EXERCISE AIM
Copy every line of text in the data below word for word, and leave the pictures out of your answer.

INPUT RECORDS

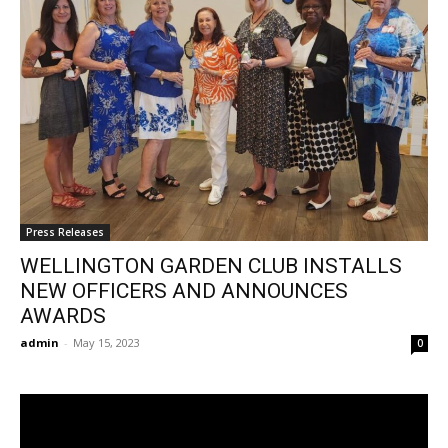
Press Releases
WELLINGTON GARDEN CLUB INSTALLS
NEW OFFICERS AND ANNOUNCES
AWARDS
admin
-
May 15, 2023
0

RESPONSE AREA
Press Releases
WELLINGTON GARDEN CLUB INSTALLS
NEW OFFICERS AND ANNOUNCES
AWARDS
admin
-
May 15, 2023
0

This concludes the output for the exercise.